В прошлом году мама возила ее в столицу на осенние каникулы, и Эля потом долго не могла отойти от поездки, вспоминая широкие проспекты, высокие дома, нарядные театры, торжественные музеи и толпы вечно спешащих куда-то людей с невыспавшимися лицами. И вот теперь Тося будет там жить.
– Застряла, – призналась она, краснея. Тося нравился всем поселковым девчонкам без исключения, и если бы Эля была чуть менее гордой, то, пожалуй, призналась бы себе, что немного в него влюблена, так же, как остальные. – Сандалии в глину засосало. Вот стою, думаю, как достать.
– Доставать надо, а не думать. А то мамка заругает. – Он необидно засмеялся, спрыгнул с велосипеда, уложил его на дорогу аккуратно, как живое существо, смело шагнул в середину лужи, нагнулся, сунул руки куда-то Эле под пятки и ловко выдернул наружу сначала одну, а затем и другую сандалию.
– На, держи, вымой их вон там, на колонке. И ноги тоже, и натяни мокрое на мокрое, пусть прямо на ногах высохнут, тогда кожа не стянется.
– И откуда ты все знаешь? – девочка смотрела на него как зачарованная.
– Нехитра наука. Ладно, давай помогу.
Он снова забрал у Эли ее заляпанную обувку, дошагал до колонки, вымыл сандалии, протер их сорванным лопухом, жестом пригласил Элю подставить ноги под бьющую из колонки струю, и она послушно начала смывать грязь, невольно наблюдая, как убегают и впитываются в землю ручейки грязной воды, постепенно меняющие цвет с рыжего, почти коричневого на бесцветный. Она взяла свои сандалии, натянула их на ноги и благодарно посмотрела на Тосю.
– Спасибо. Выручил.
– Садись, домой отвезу. А то снова запачкаешься. Дождь сильный был, вся земля раскисла.
Эля представила, что начнут молоть чужие языки, если председательскую дочку Элю Яблокову провезет через весь поселок на велосипедной раме красавец Тося, и замотала головой:
– Не надо. Я сама, у меня тут еще дела.
– А, ну ладно, тогда давай. – Он поднял свой велосипед, вскочил на него и был таков. И много лет спустя Элеоноре Яблоковой снилось по ночам, как уезжает от нее по длинной-длинной, скользкой от мокрой глины улице чубастый красавец-студент с редким именем Тося.

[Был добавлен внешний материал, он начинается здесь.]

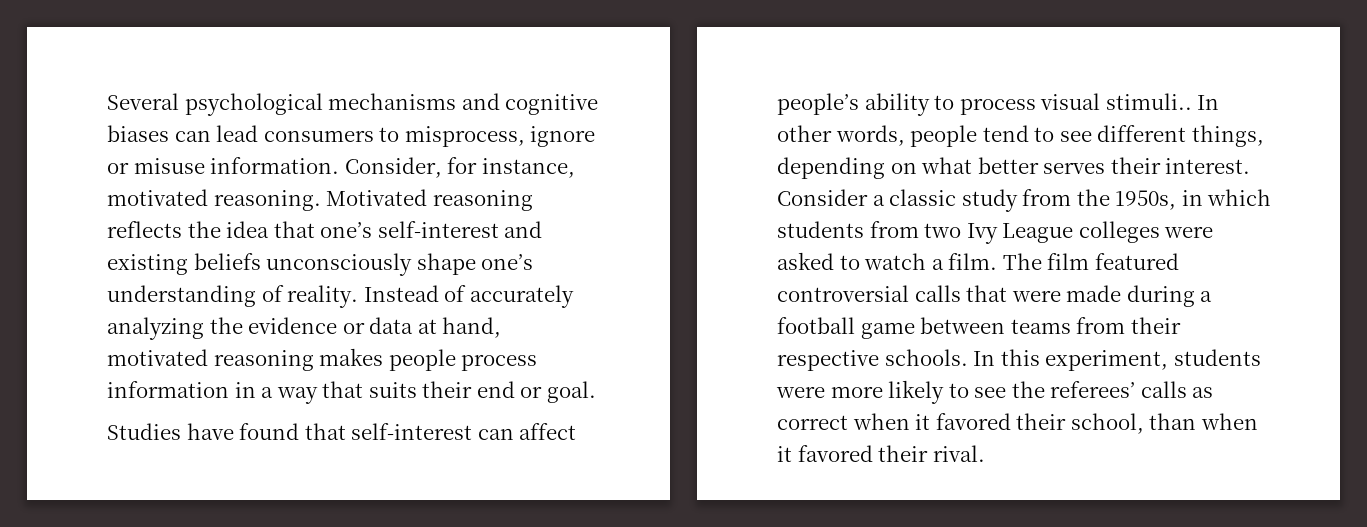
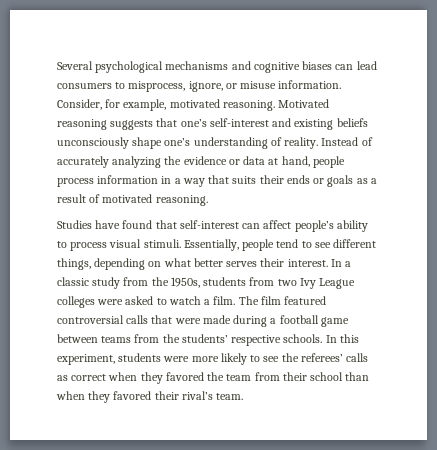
[530,126,596,147] ignore -> [188,81,223,92] ignore,
[481,158,575,178] instance, -> [123,99,167,111] example,
[107,221,270,238] reflects the idea -> [110,120,154,130] suggests
[107,348,384,371] motivated reasoning makes -> (310, 161) none
[476,381,596,403] end or goal. -> [286,175,377,187] [57,194,208,206] ends or goals as a result of motivated reasoning.
[1105,93,1220,110] [777,125,905,146] stimuli.. In other words, -> [143,239,239,251] stimuli. Essentially,
[777,189,868,206] Consider -> [330,259,342,267] In
[1181,189,1272,206] in which -> (200, 282) none
[1130,317,1181,334] their -> [162,334,228,343] the students’
[915,413,1258,434] [777,445,985,462] it favored their school, than when it favored their rival. -> [140,372,370,384] [56,391,244,403] they favored the team from their school than when they favored their rival’s team.

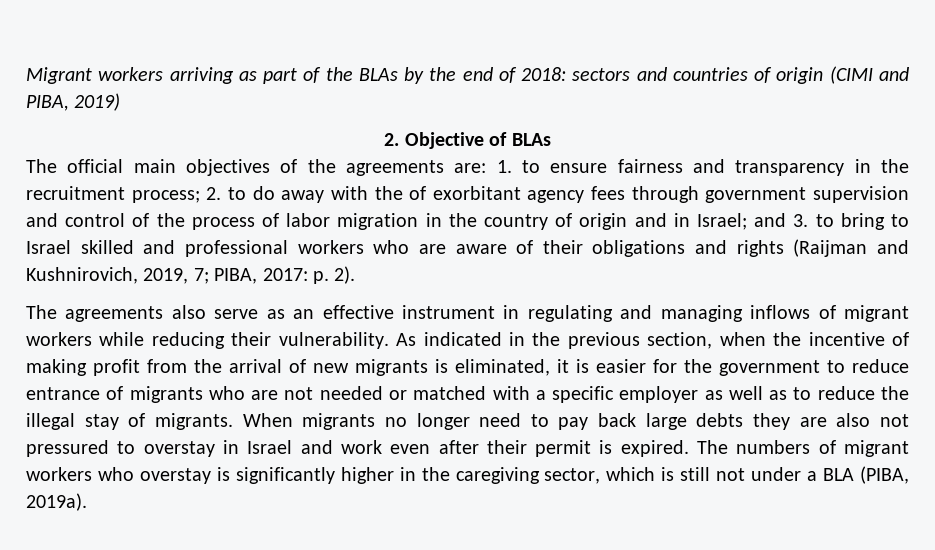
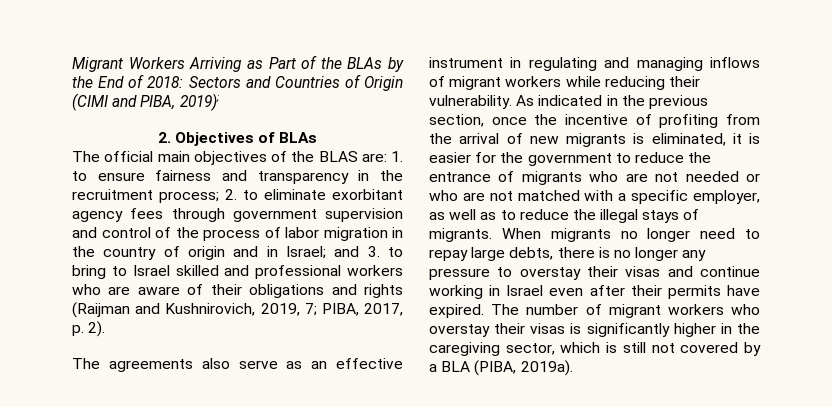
[98,67,298,84] workers arriving as part -> [128,57,296,72] Workers Arriving as Part
[462,67,493,81] end -> [98,76,125,88] End
[572,67,824,84] sectors and countries of origin -> [188,74,403,91] Sectors and Countries of Origin
[74,93,121,111] [384,132,484,149] 2019) // 2. Objective -> [179,93,220,111] [157,132,254,146] 2019); // 2. Objectives
[346,160,444,176] agreements -> [318,151,358,162] BLAS
[252,186,427,203] do away with the of -> [264,189,326,200] eliminate
[262,268,308,281] 2017: -> [363,303,403,316] 2017,
[719,332,766,346] when -> [491,117,527,125] once
[26,359,140,376] making profit -> [659,114,719,128] profiting
(909, 366) none -> [688,152,712,163] the
(407, 395) none -> [429,190,513,201] who are not
[619,386,699,403] employer -> [693,190,760,204] employer,
[84,414,119,430] stay -> [642,210,680,223] stays
[558,413,909,430] [26,440,382,457] pay back large debts they are also not pressured to overstay in Israel and work -> [429,247,707,261] [429,266,760,280] [429,285,544,299] repay large debts, there is no longer any pressure to overstay their visas and continue working in Israel
[535,440,613,457] permit is -> [667,285,760,299] permits have
[736,440,811,454] numbers -> [526,304,579,315] number
(211, 476) none -> [494,323,566,334] their visas
[751,467,802,481] under -> [680,342,761,356] covered by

Почему-то она никогда не спрашивала у мамы, как его звали на самом деле, по паспорту. Эле было трудно представить его Антоном или Анатолием. Поэтому в ее памяти он остался под тем несуразным именем, которым его звал весь поселок. Тося.
Да и вообще из всего детства больше всего запомнилось именно то лето. Жаркое, но с проливными дождями, щедро поящими потрескавшуюся на солнцепеке землю. Яблоневый аромат, стойко ассоциирующийся со счастьем и безмятежностью. До начала учебного года Эля лениво провалялась в гамаке, натянутом между двумя старыми яблонями.
«Яблокова лежит под яблонями и ест яблоки», – думалось ей, и она улыбалась своим глупым мыслям, пугая бабушку.
Беда ж с девкой. Лежит, не встает, все думает о чем-то и улыбается. Сглазили, что ли? Мама смеялась, не разделяя бабушкиных страхов.
– Она просто растет, мамуля, – говорила она. – Возраст такой, что детство кончается, вот и думает о разном. Она ведь у нас уже почти девушка.
– Свят-свят, скажешь тоже, – бабушка мелко перекрестилась, отвернувшись. Партийная дочь не любила, когда при ней крестились. – Ребенок она еще, а ты говоришь, девушка. Кабы не спортил кто девку. Или вдруг уже… – Бабушкин голос сорвался на фальцет.